Toward Scalable Multirobot Control: Fast Policy Learning in Distributed MPC
Xinglong Zhang, Wei Pan, Cong Li, Xin Xu, Xiangke Wang, Ronghua Zhang, Dewen Hu
TL;DR
The paper tackles the challenge of scalable, real-time cooperative control for large-scale multirobot systems by replacing computationally intensive online NLP solvers with a distributed policy-learning approach that yields explicit closed-loop DMPC policies. It introduces DLPC, a distributed online actor-critic framework that updates policies forward in time within each prediction interval, while guaranteeing stability through a practical Lyapunov-based condition and safety via a force-field-inspired barrier design. The approach demonstrates strong scalability, achieving online policy learning for up to $10{,}000$ robots with linear growth in computational load, and shows successful sim-to-real transfer in both drone and wheeled robot experiments. These results indicate a significant advancement toward fast, scalable, and safe optimization-based control for large multirobot systems, with promising directions for model-free extensions and time-varying networks.
Abstract
Distributed model predictive control (DMPC) is promising in achieving optimal cooperative control in multirobot systems (MRS). However, real-time DMPC implementation relies on numerical optimization tools to periodically calculate local control sequences online. This process is computationally demanding and lacks scalability for large-scale, nonlinear MRS. This article proposes a novel distributed learning-based predictive control (DLPC) framework for scalable multirobot control. Unlike conventional DMPC methods that calculate open-loop control sequences, our approach centers around a computationally fast and efficient distributed policy learning algorithm that generates explicit closed-loop DMPC policies for MRS without using numerical solvers.

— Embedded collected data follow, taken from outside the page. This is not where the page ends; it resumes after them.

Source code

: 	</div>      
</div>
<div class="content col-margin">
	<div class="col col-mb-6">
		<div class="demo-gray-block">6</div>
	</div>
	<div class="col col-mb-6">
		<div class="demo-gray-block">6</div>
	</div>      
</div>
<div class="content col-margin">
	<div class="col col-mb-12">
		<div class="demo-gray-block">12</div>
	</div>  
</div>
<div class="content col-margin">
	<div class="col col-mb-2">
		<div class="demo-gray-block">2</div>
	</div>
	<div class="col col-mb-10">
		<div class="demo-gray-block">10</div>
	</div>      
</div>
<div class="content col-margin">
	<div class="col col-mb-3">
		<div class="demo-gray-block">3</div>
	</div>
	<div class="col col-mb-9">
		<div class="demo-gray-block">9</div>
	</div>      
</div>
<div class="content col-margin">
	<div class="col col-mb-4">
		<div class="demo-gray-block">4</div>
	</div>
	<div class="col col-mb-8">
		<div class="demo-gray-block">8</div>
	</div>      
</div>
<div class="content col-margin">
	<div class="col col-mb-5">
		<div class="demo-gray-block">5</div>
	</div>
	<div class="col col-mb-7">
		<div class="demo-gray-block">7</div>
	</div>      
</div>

The policy learning is executed incrementally and forward in time in each prediction interval through an online distributed actor-critic implementation. The control policies are successively updated in a receding-horizon manner, enabling fast and efficient policy learning with the closed-loop stability guarantee. The learned control policies could be deployed online to MRS with varying robot scales, enhancing scalability and transferability for large-scale MRS. Furthermore, we extend our methodology to address the multirobot safe learning challenge through a force field-inspired policy learning approach. We validate our approach's effectiveness, scalability, and efficiency through extensive experiments on cooperative tasks of large-scale wheeled robots and multirotor drones. Our results demonstrate the rapid learning and deployment of DMPC policies for MRS with scales up to 10,000 units.